BEGIN SUPPLIED ENTRIES
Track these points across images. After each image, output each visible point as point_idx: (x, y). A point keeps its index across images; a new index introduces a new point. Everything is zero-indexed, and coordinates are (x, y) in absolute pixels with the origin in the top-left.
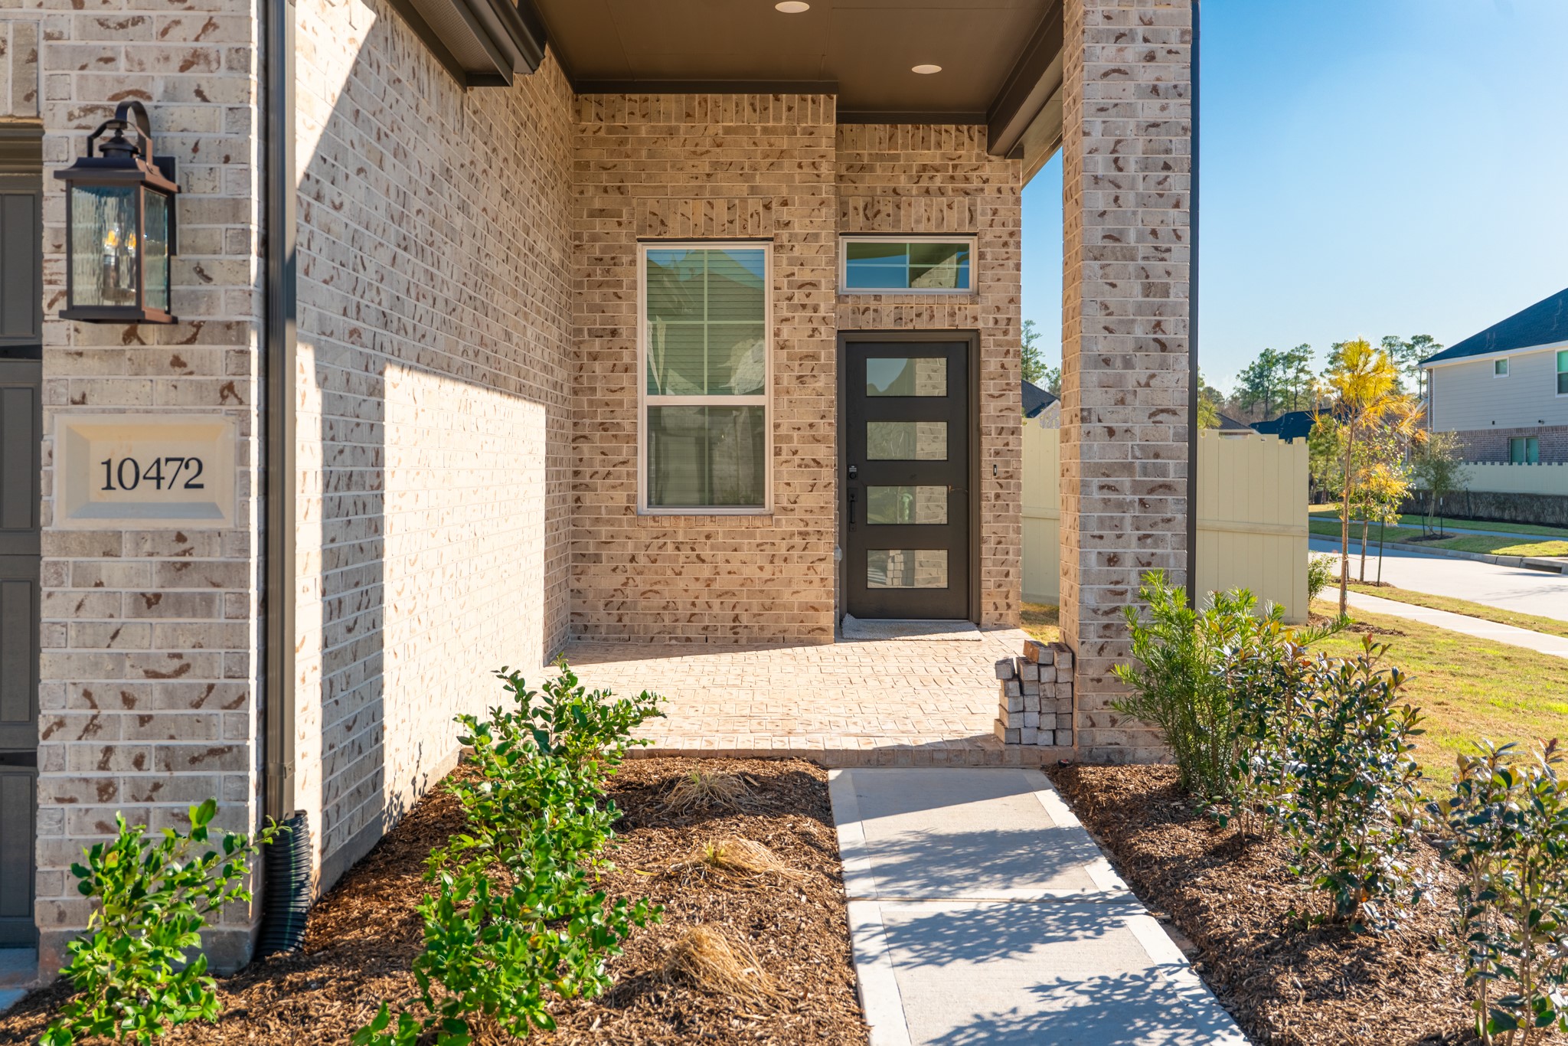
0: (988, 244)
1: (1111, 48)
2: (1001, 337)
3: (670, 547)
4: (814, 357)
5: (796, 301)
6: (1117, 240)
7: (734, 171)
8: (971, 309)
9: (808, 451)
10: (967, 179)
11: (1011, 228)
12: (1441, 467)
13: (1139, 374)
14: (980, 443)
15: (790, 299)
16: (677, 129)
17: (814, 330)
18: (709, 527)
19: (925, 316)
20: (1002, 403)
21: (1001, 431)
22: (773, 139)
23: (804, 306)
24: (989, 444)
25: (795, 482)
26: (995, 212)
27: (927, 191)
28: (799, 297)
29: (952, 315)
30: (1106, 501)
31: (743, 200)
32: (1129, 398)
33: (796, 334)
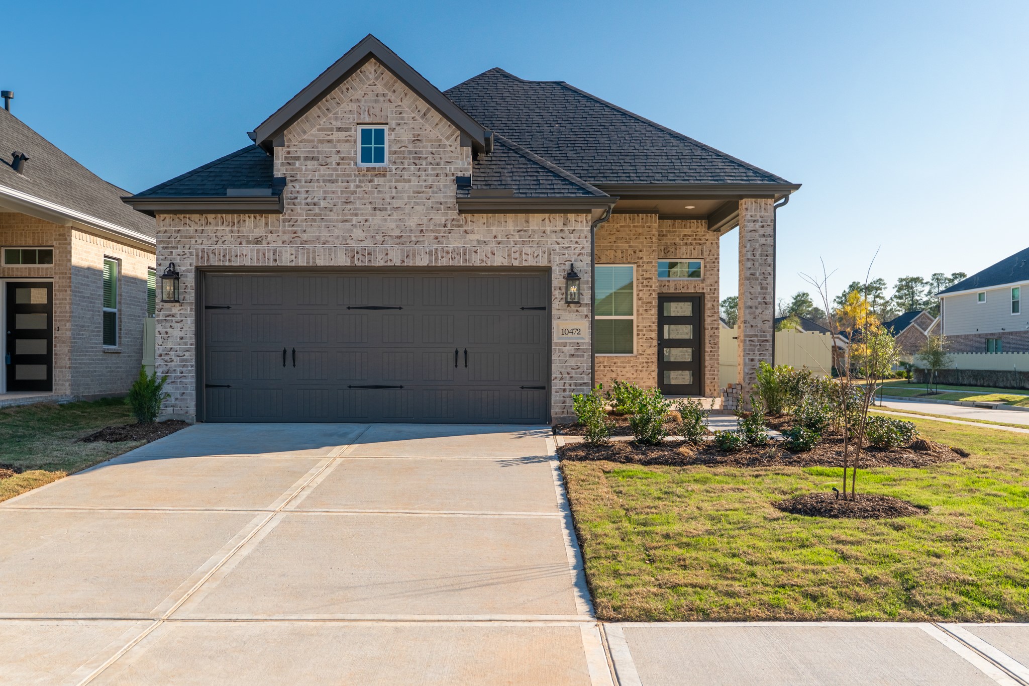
0: (708, 262)
1: (752, 224)
2: (712, 295)
3: (602, 367)
4: (651, 303)
5: (644, 284)
6: (753, 275)
7: (624, 240)
8: (702, 285)
9: (649, 335)
10: (700, 239)
11: (716, 257)
12: (936, 354)
13: (759, 311)
14: (704, 333)
15: (642, 283)
16: (604, 226)
17: (651, 294)
18: (615, 360)
19: (685, 288)
20: (713, 318)
21: (712, 328)
22: (637, 229)
23: (647, 286)
24: (708, 333)
25: (644, 345)
26: (710, 251)
27: (686, 244)
28: (645, 282)
29: (695, 287)
30: (750, 344)
31: (627, 250)
32: (757, 317)
33: (644, 295)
END SUPPLIED ENTRIES
* TRY IT:
Gather every line in the items above that contains the string "zero" and copy each one out in full.

* WRITTEN SOLUTION:
Track these points across images. After each image, output each visible point as point_idx: (x, y). A point keeps its index across images; a new index introduces a new point. Everything is zero-indexed, and coordinates are (x, y) in absolute pixels with the origin in the top-left.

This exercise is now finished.